Anyhow, as I was reading through the article I had a few questions and comments about the content. Firstly, the article notes that “…easily available abortion became legal in July 1970…” – a crucial point to focus on because this article was written only a little over a year after this law was implemented! Logically during the early 1970’s the public would have been embroiled in the ethics of abortion (and the author does bring down differing opinions of scientists) which would make this article particularly important at the time.

Another point of interest is that the article mentions “…a Welsh psychologist…who discovered a substance which caused powerful contractions of the uterus during menstruation…” Although the article merely breezes past this earlier usage of prostaglandins, I wonder if science in the 70’s and science today has utilized further research on this topic. How would society be changed in women could take a substance speeding up menstruation to a few hours instead of up to a week? This concept is mind blowing and even more surprising is that nobody seems to be discussing it.

When discussing the use of prostaglandins to induce labor, the article notes that oxytocin “failed to induce labor in 44” out of 100 patients.
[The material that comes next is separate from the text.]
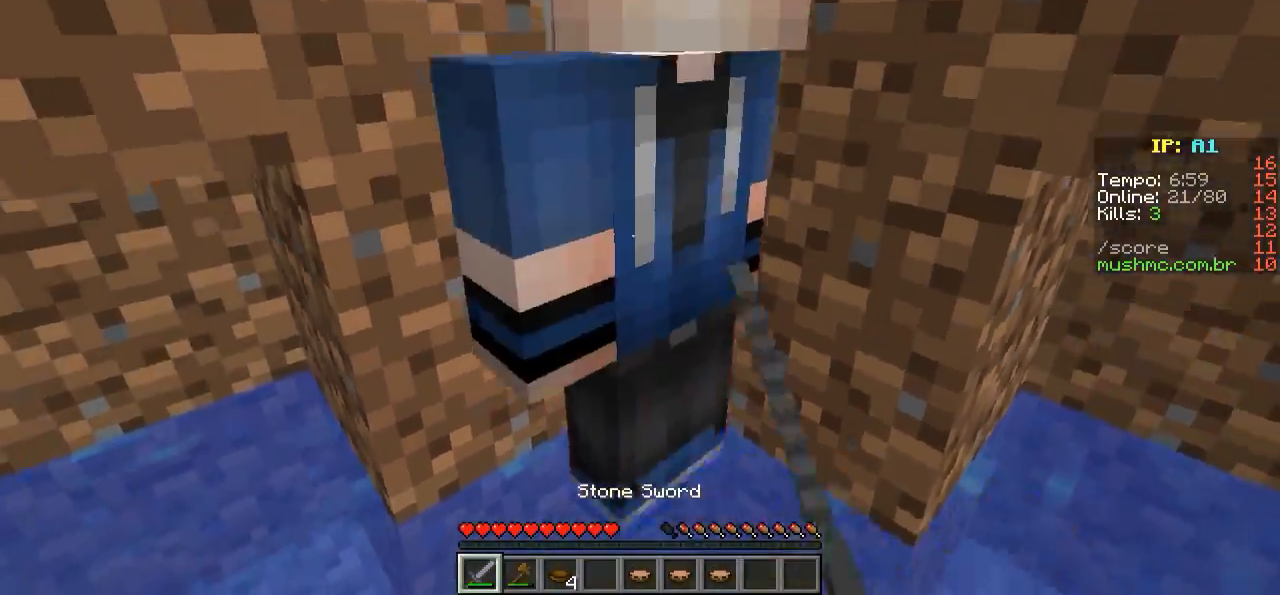
{"keys": ["w"], "events": [[450, "d", "up"]]}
I was thinking it’s a failure on the author’s part that he didn’t declare what the time constraints for labor induction are. Obviously, eventually every pregnant woman will give birth. The question in my mind is how short after the drug was delivered would a birth be considered “medically induced” as opposed to naturally occurring.
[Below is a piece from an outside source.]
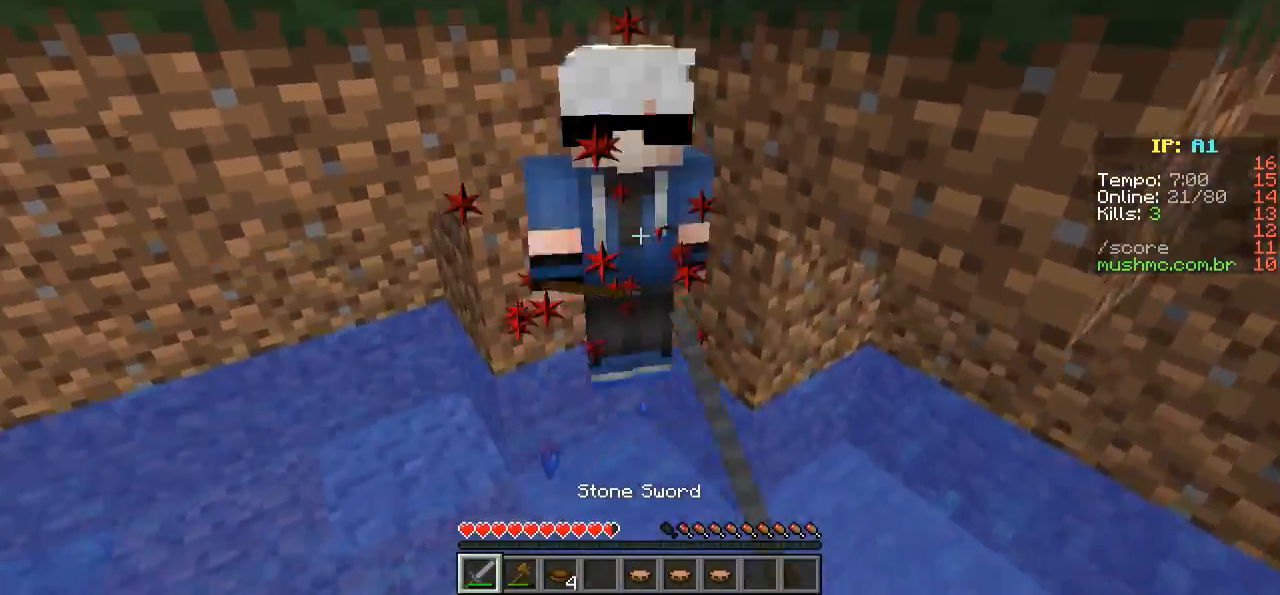
{"keys": ["w"], "events": []}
Lastly, the article notes that in addition to inducing abortion, prostaglandins can be added to semen so that sperm travel faster through the fallopian tubes to arrive at the egg. In both processes, the prostaglandins cause the uterine lining to contract. I was particularly fascinated that the same hormone group known as prostaglandins may play a role in opposite fertility processes.

Blog Entry 1

After reading the article “The New Mystery-Maybe Miracle-Drug,” I realized that although it was definitely a lot more scientific than a New York Times article we’d see today, I enjoyed reading it.  I think the author did a great job in writing a really comprehensive article on prostaglandins and all its possible uses as well as descriptions of past research and a basic history of the research’s beginnings.  At first, I thought that the article was not a good article for general readership because I felt that it was too scientific in both the terminology and excessive explanations of scientists and their findings with this compound.  But after I finished reading it, I understood the bigger picture of the article and it seems to me that the main purpose of the author writing it was to inform readers of this exciting, pioneering compound that could potentially solve many health issues.  The author never asserted that prostaglandins could actually solve these health issues, and he was clear that these implicated uses are still in progress being researched.

I compared the way Lawrence Galton wrote his article to the author of the article that I did for my Hot Topic presentation. Galton wrote his article in a way that I don’t really see much in today’s New York Times articles- it was extremely detailed with information that doesn’t seem fit for just anyone to read.  This isn’t necessarily a good or bad thing.  The author of the article that I did for my Hot Topic presentation seemed to sensationalize the findings from the research it was reporting about and hadn’t done a good job in being clear about the research.  It was definitely written for general readership because everything was put in very simple terms.  Galton, on the other hand, although he did use scientific jargon that not an everyday reader would understand, he did a thorough job of including plenty of background information to lay the foundation for his reporting on prostaglandins.  By doing so, it gives the readers a better understanding of this new initiative that could potentially solve many health issues at the time.  He did however include unnecessary information such as the diagram of the molecule and other seemingly trivial information about prostaglandins.  But overall, I think that Galton’s writing style did a good job to effectively present his reporting in a comprehensive manner.